Methodology
A benchmark score is a function of the model, the harness, and the protocol, not of the model alone. Run the same model through a different scaffold and the number moves. And even a clean score on a held-out benchmark doesn't tell you how a model performs on an open-ended, real-world, agentic task. So we don't only grade models. We grade the evaluations.
The Integrity score
Every benchmark on tensor.news carries an Integrity score from 0 to 100, built from five weighted signals:
Integrity = 0.30 · discrimination + 0.30 · saturation + 0.15 · contamination + 0.15 · harness + 0.10 · age
Discrimination (30%)
Whether the benchmark still separates models. When every model clusters within a point or two of each other, the benchmark has stopped measuring anything useful. We score this from the spread of results across the full field, not just the top few entries.
Saturation (30%)
How close the leading models sit to the ceiling, and how tightly they're bunched there. A benchmark near saturation can no longer tell a genuinely better model apart from one that's merely tied for first.
Contamination (15%)
Whether the test set is public or held out, and whether a model's release date postdates the benchmark's publication. A public test set paired with a model trained after it was released is a training-leak risk, not a clean measurement.

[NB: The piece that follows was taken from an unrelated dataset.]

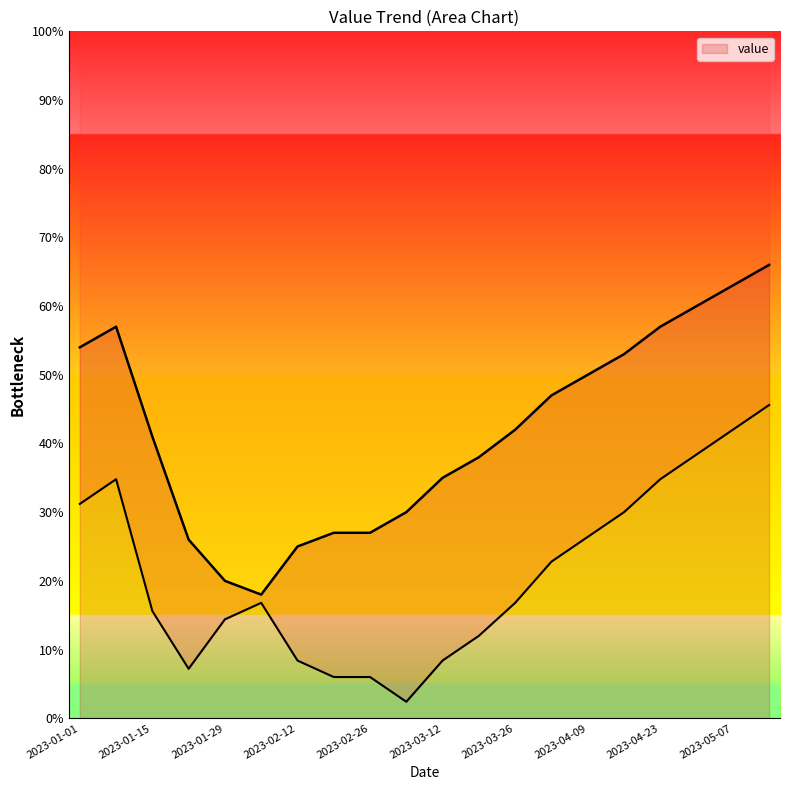

True or false: the data shows 66 at 2023-05-14.

True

Harness comparability (15%)
Whether scores come from one comparable evaluation setup, or a mix of vendor-optimized and independently-run scaffolds. We lean on Epoch's optimized flag, plus whether a score is independently reproduced or self-reported, to catch mixed harnesses before they get averaged into a single leaderboard.
Age (10%)
How long the benchmark has been in circulation. Older benchmarks accumulate more contamination surface and are more likely to have been optimized against directly, whether deliberately or not.
Grade bands
The composite score maps to a letter grade:
- A (85-100): still discriminating, far from saturated, low contamination risk, consistent harness.
- B (70-84): solid on most signals, with at least one showing early wear.

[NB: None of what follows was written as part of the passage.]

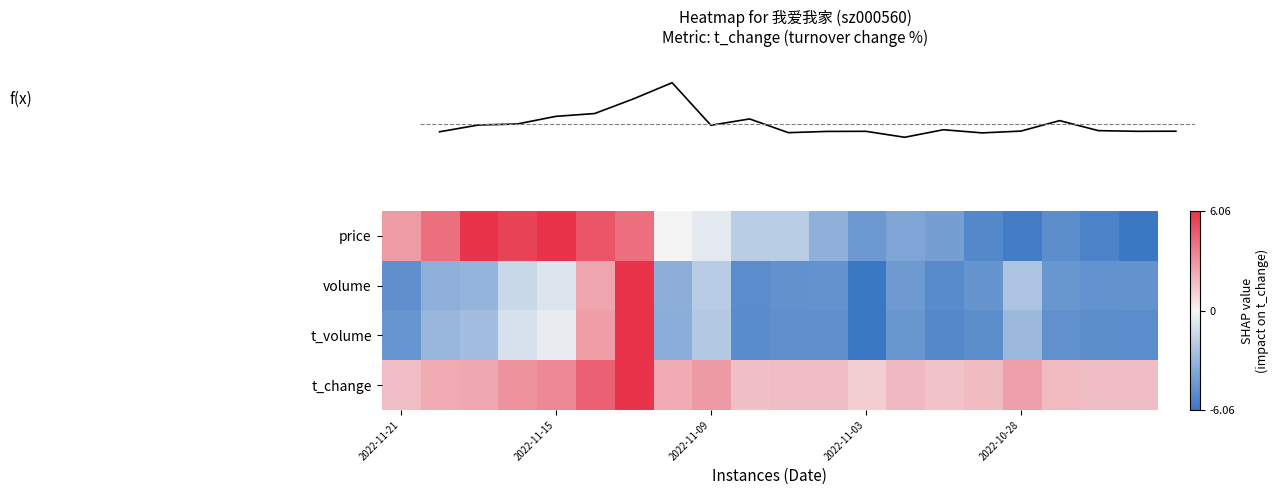

At how many categories does at least one series exceed 0?

20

- C (55-69): usable, but read the scores as directional, not authoritative.
- D (40-54): multiple weak signals; the top of the leaderboard is likely noise.

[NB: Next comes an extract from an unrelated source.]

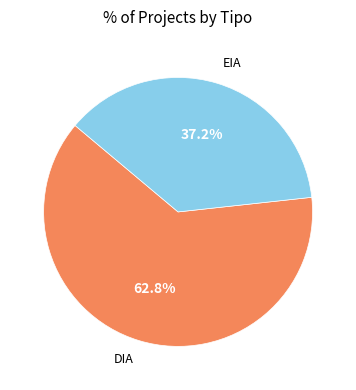

What is the total percentage of EIA and DIA?

100.0%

- F (<40): saturated, contaminated, or run under incomparable harnesses. The score no longer measures the claim it's attached to.
The Model Claim Ledger
Every benchmark score attached to a model carries a status: independently reproduced, self-reported, contradicted, or unverified. Independently-reproduced scores come from Epoch's own evaluation runs; self-reported scores come from a vendor's technical report. We keep the two separate rather than blending them into one number.
What a score is not
Every number on this site is task performance under a disclosed harness, never a statement about deployed, real-world, or agentic capability. Where a benchmark's integrity is low, or its harness is mixed, we say so next to the score rather than leaving it to be read as a verdict.